Wednesday, June 1, 2016

So What Shall I Do?

Some smartasses have proposed that perhaps I could quit being unkind to other bloggers and commentators. Consider this remark from Mr. Thein's blog:

I was having a discussion about the presentation of landscape and color use the other day with one of my students – which in turn got me thinking about why we see so few modern landscapes that work in monochrome, typically unless the shooter is trying to imitate Ansel.

which is, well, it's just a wrong statement. There's plenty of monochrome landscape being shot today that looks nothing like Ansel Adams.

I can comment on Mr. Thein's blog to offer some correction, you suggest? No, actually I cannot. Mr. Thein does not accept correction from me, as far as I can make out regardless of how polite I am. I suppose I could try swearing at him, but I am dubious. ETA: Apparently I made it past a round of moderation after all. Perhaps I shall commence remarking on his blog again, in lieu of remarking here. Wait and see, I guess!

I could let it slide, I suppose. Is that the right answer? Should influential bloggers simply be allowed to say whatever they like without challenge? Or do I need to be a more influential writer before I am permitted to correct The Mighty? What?

I suppose I could just kindly and generously correct the misconception, without suggesting that Mr. Thein is either ignorant or wilfully ignoring reality in order to promote his preferred world view in which he is a lone visionary beset on all sides by cruel commenters, fools, and fauxtographers. Is there a point at which I might offer such an observation, and if so can you give me a rough estimate of how many thousands of "tells" must appear before I might offer such a cruel suggestion?

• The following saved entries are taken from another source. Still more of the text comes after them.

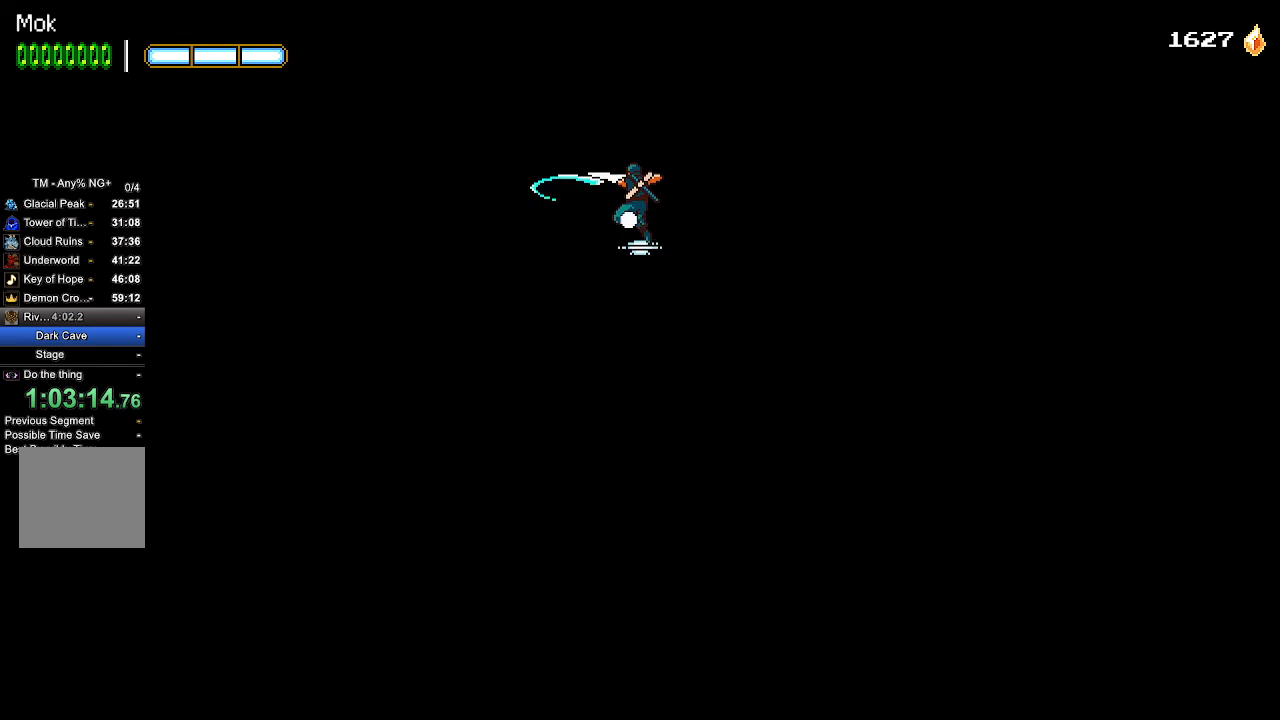
{"buttons": ["DPAD_LEFT"], "left_stick": "center", "right_stick": "center", "events": []}
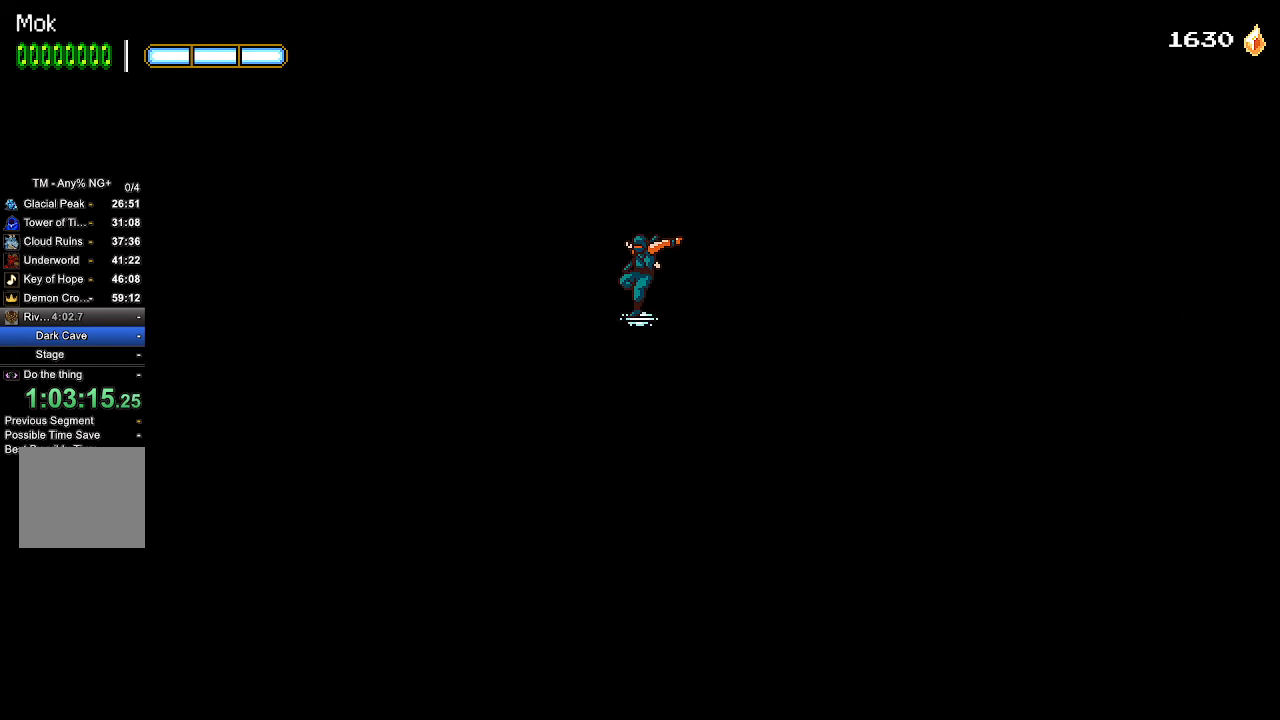
{"buttons": ["DPAD_LEFT"], "left_stick": "center", "right_stick": "center", "events": []}
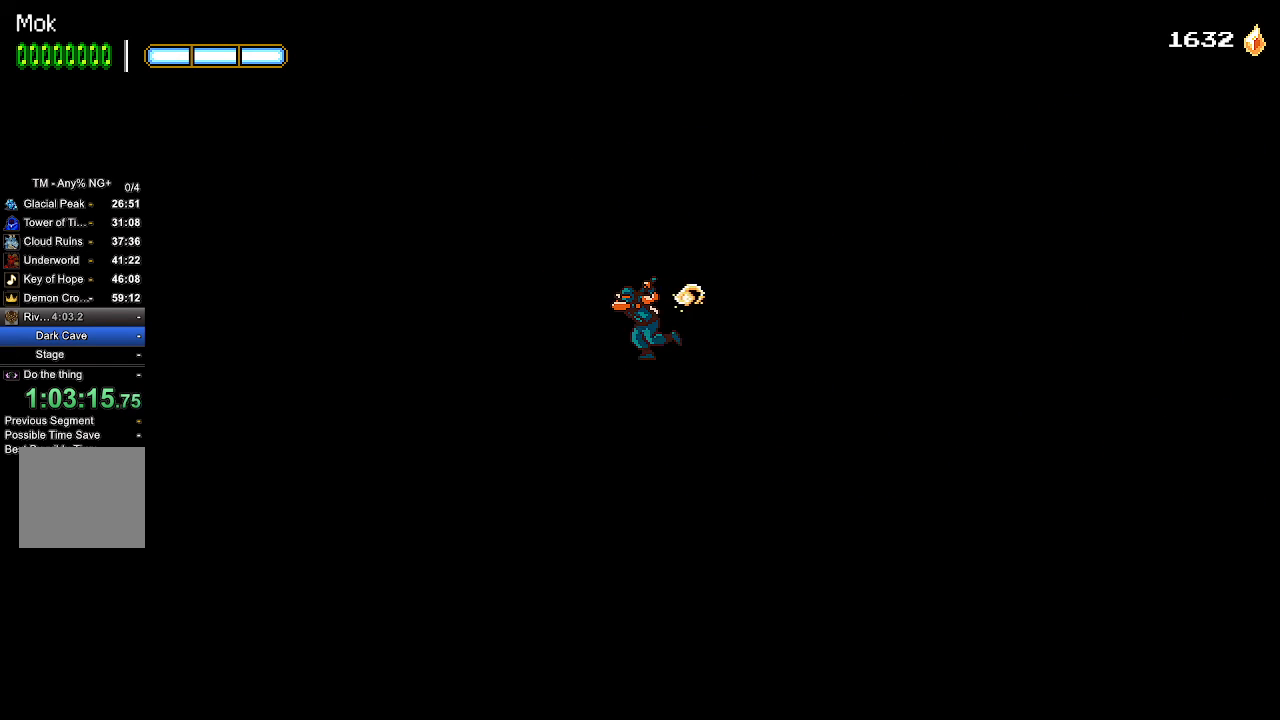
{"buttons": ["DPAD_LEFT"], "left_stick": "center", "right_stick": "center", "events": []}
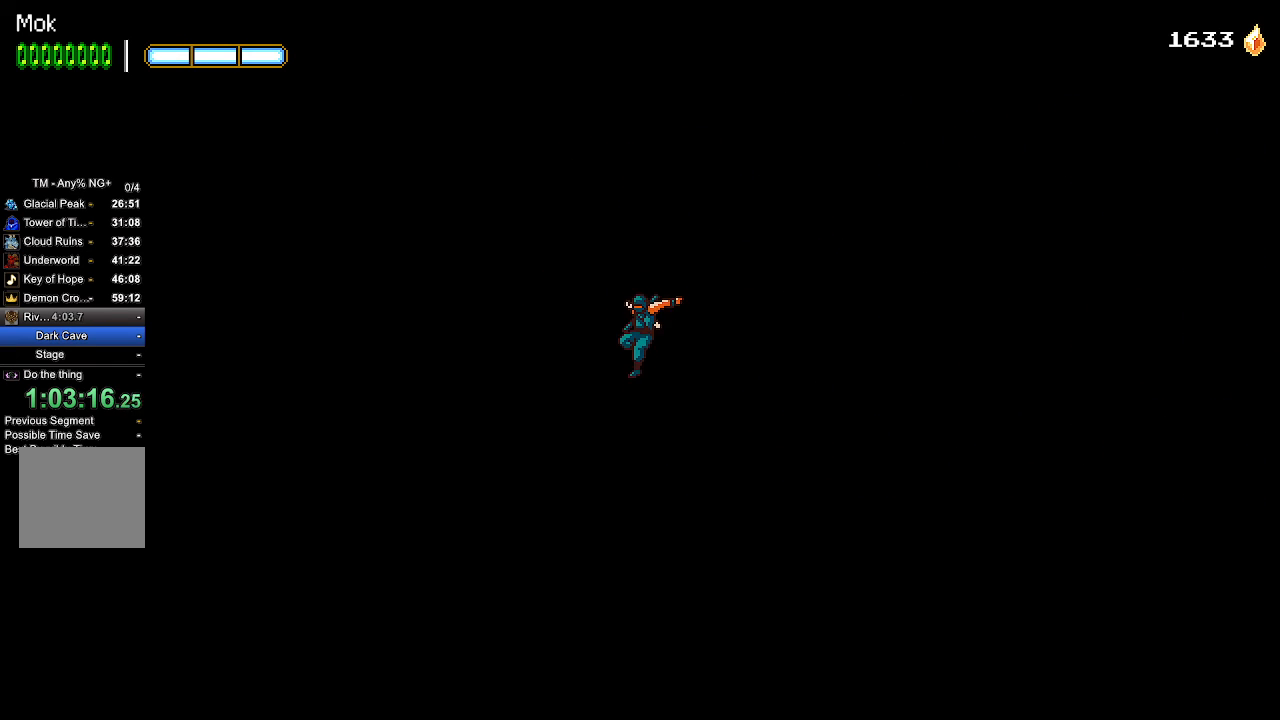
{"buttons": ["DPAD_LEFT"], "left_stick": "center", "right_stick": "center", "events": []}
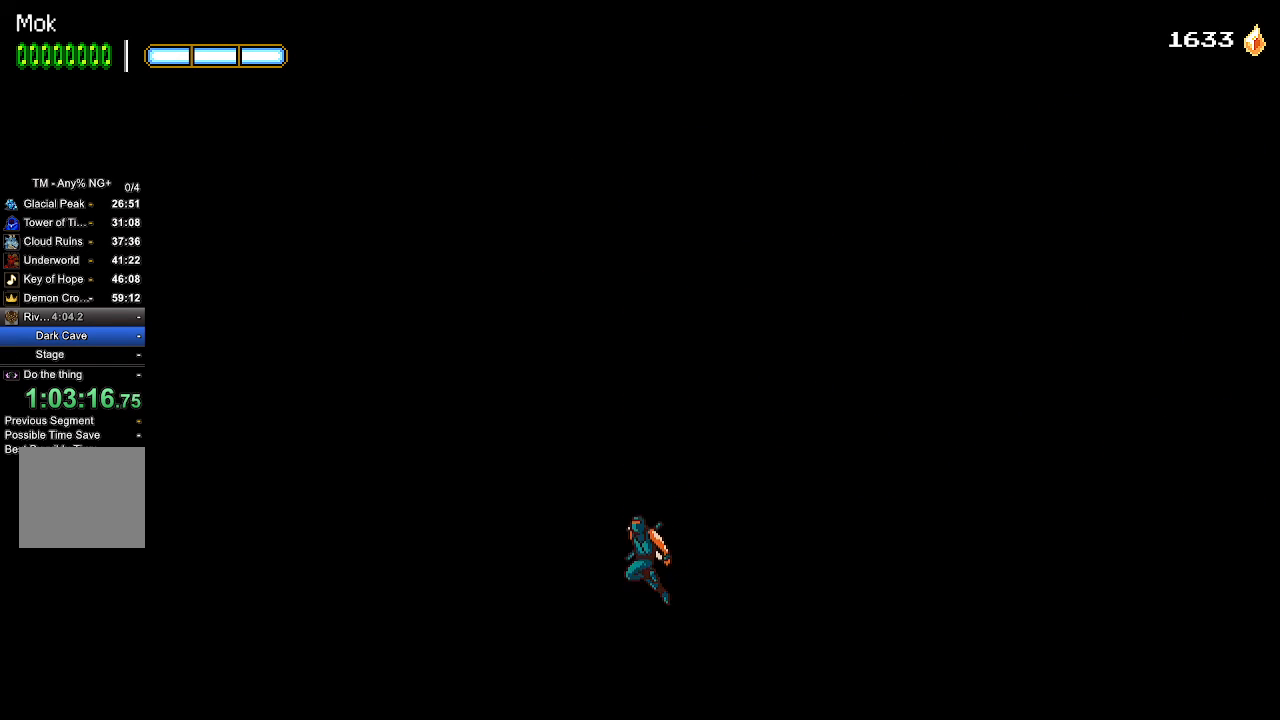
{"buttons": ["DPAD_LEFT"], "left_stick": "center", "right_stick": "center", "events": []}
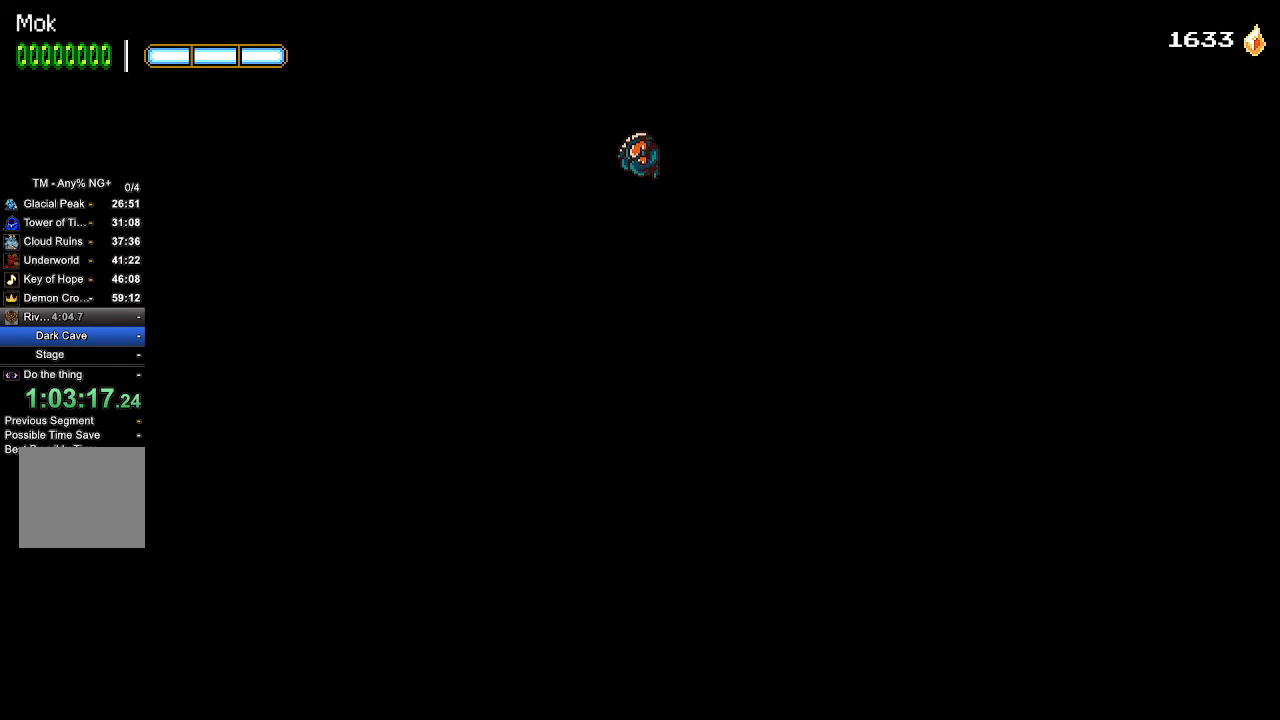
{"buttons": ["DPAD_LEFT"], "left_stick": "center", "right_stick": "center", "events": []}
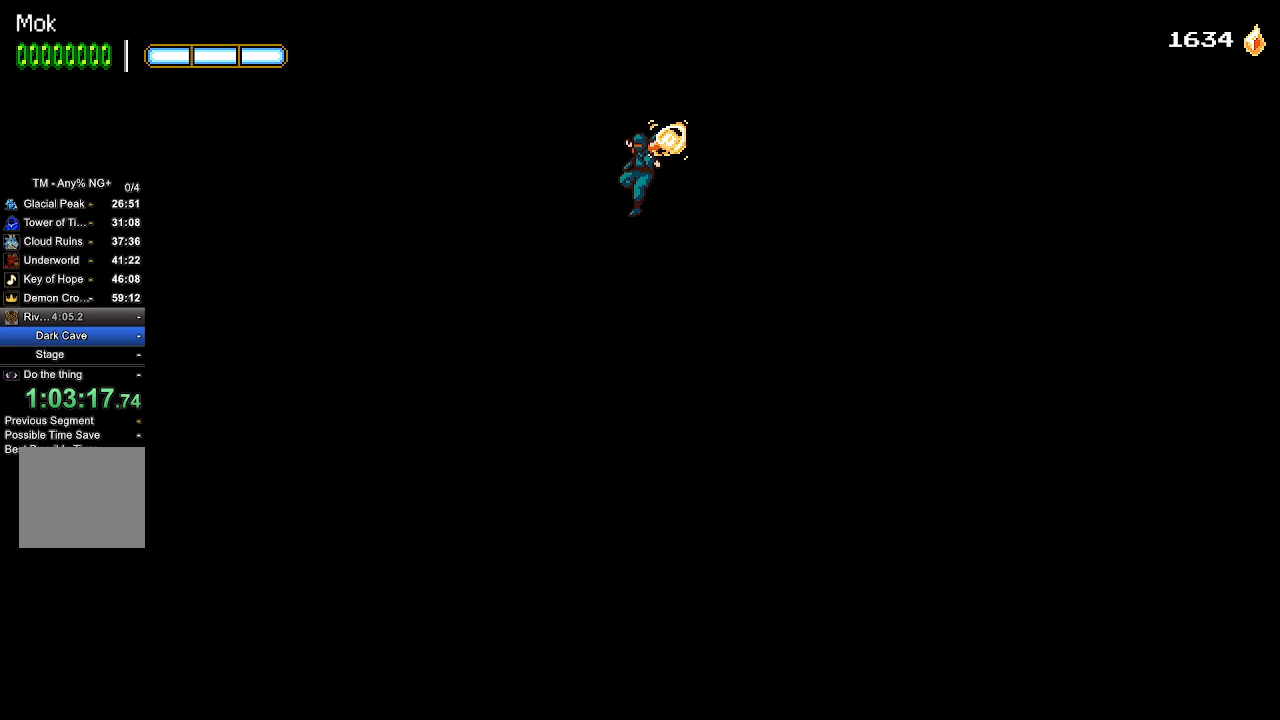
{"buttons": ["DPAD_LEFT"], "left_stick": "center", "right_stick": "center", "events": []}
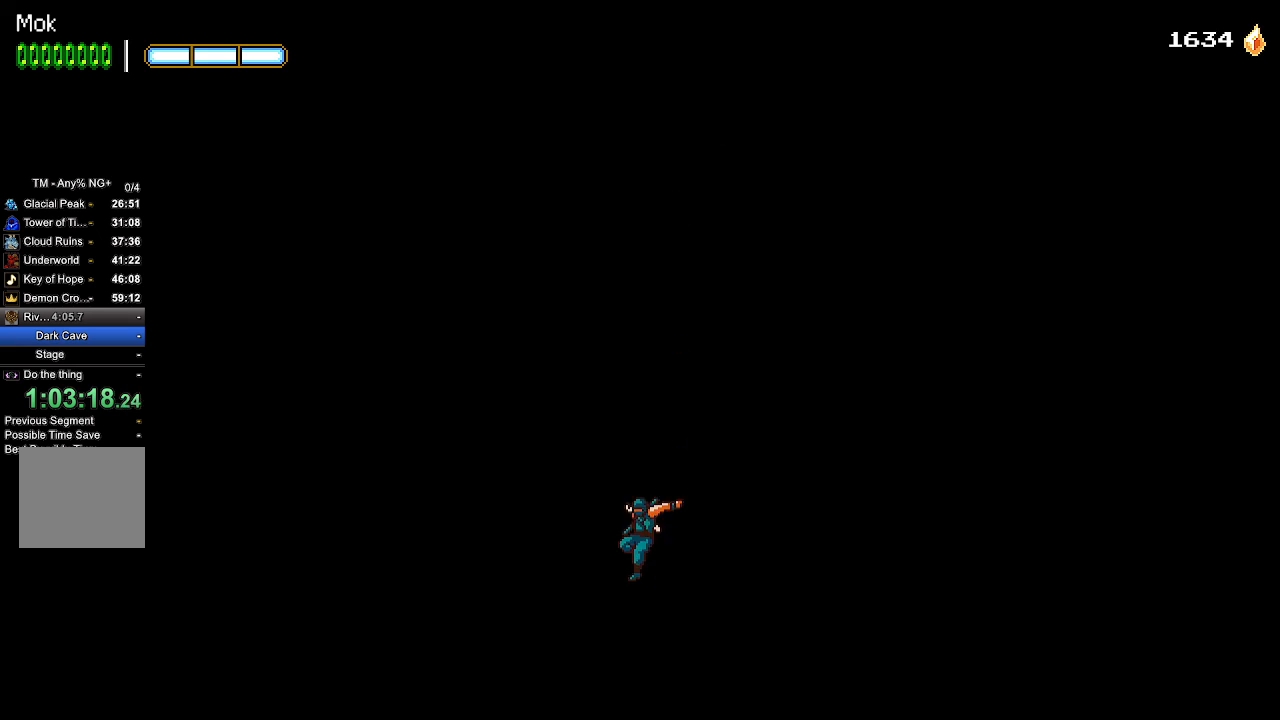
{"buttons": ["DPAD_LEFT"], "left_stick": "center", "right_stick": "center", "events": []}
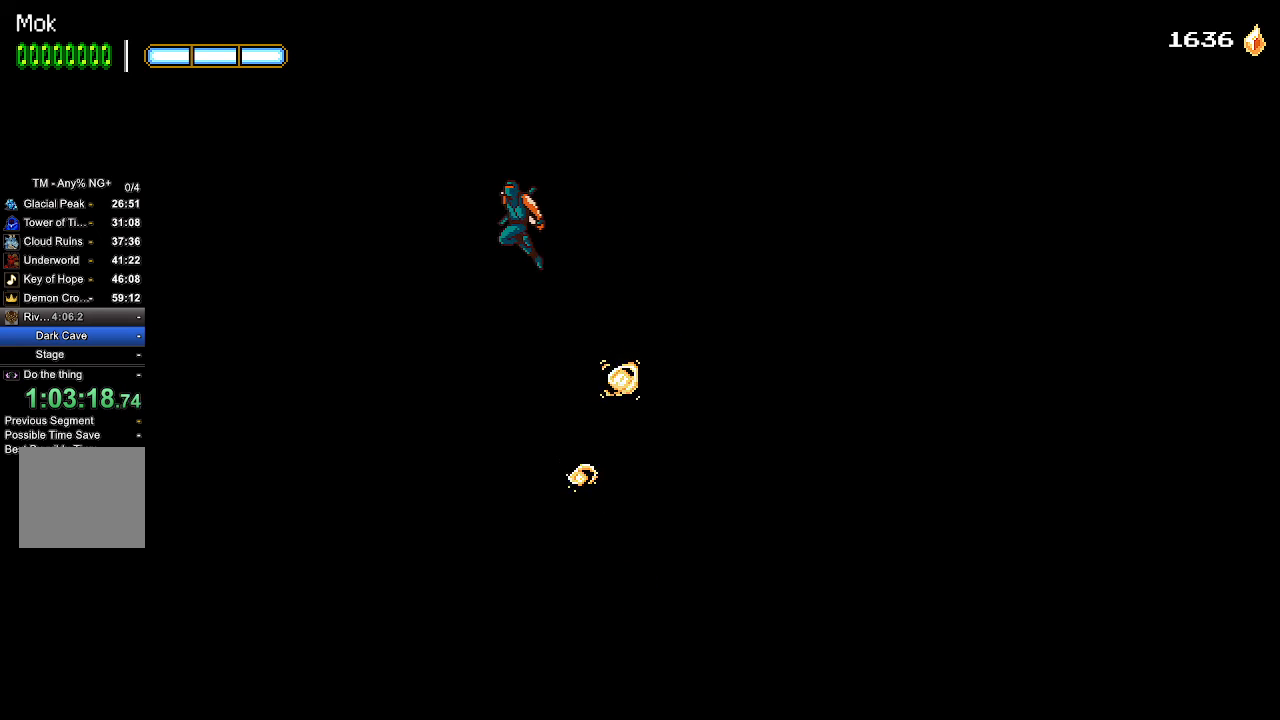
{"buttons": ["DPAD_LEFT"], "left_stick": "center", "right_stick": "center", "events": []}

Let me just say, then: Sally Mann, Sebastio Salgado, Hiroshi Sugimoto, and leave it at that.


  1. Ray Metzker? Lee Friedlander? Thomas Joshua Cooper?

  2. Children, please; let's all put on our big-person boots, let's call an op-ed an op-ed (mit periodic irrefutably logical critiques contained therein), let's agree to be stimulated to robustly critical thought - and possibly even to an occasional well-thought-out riposte, oooh! - by entertainingly opinionated op-ed's, and leave it at that...

  3. Nice would be so fucking dull. Be true to thyself.

  4. "...why we see so few modern landscapes that work in monochrome..." - say what? Just another piece of evidence that the camera-and-software fondling fauxtographer masses out there are not really interested in photography. Because if they were, how could they not have an interest in photographic history, historical or contemporary? This is exactly anologous to the fact that you can not be a writer of the slightest significance without also being a reader. And those are not even my words.

  5. In this particular case I will speculate his language is subtly geared at not insulting potential paying customers, and at advertising himself and photography classes as being able to lead someone on the path to enlightenment to answer, "But as with all monochrome, surely we could also use these properties to imply a sense of timelessness, surreality or detachment?"

    I get why he moderates you if he thinks you're bad for his business and brand, but I also get why you'd mock his persona. It's a pretty timeless interaction! But while I suspect the strength of your motivation for poking at him is solidly based in, "someone is wrong on the internet!", you regularly treat this as more of an ongoing, developing debate (although he is at best a very reluctant participant), where he can raise the stakes just as well as you can, and both of you are providing content, arguments, counterarguments, and new viewpoints.

    As to the unkind bit: there's a difference between "truth to power" (I use this phrase half in jest) and "I have decided someone needs to be brought down a notch". And because I doubt you give two shits whether random others agree with your position, I know you're more about providing working counterpoints and less about taking down a notch, although I'll grant this is not always obvious on the first reading. :D

    1. I certainly harbor fantasies of a proper Victorian War Of Letters in which all the players say the most awful things about The Gentleman From Westchestershire On Twiddlydeedum (never, ever, naming names) and so on, but I dare say it's not going to happen.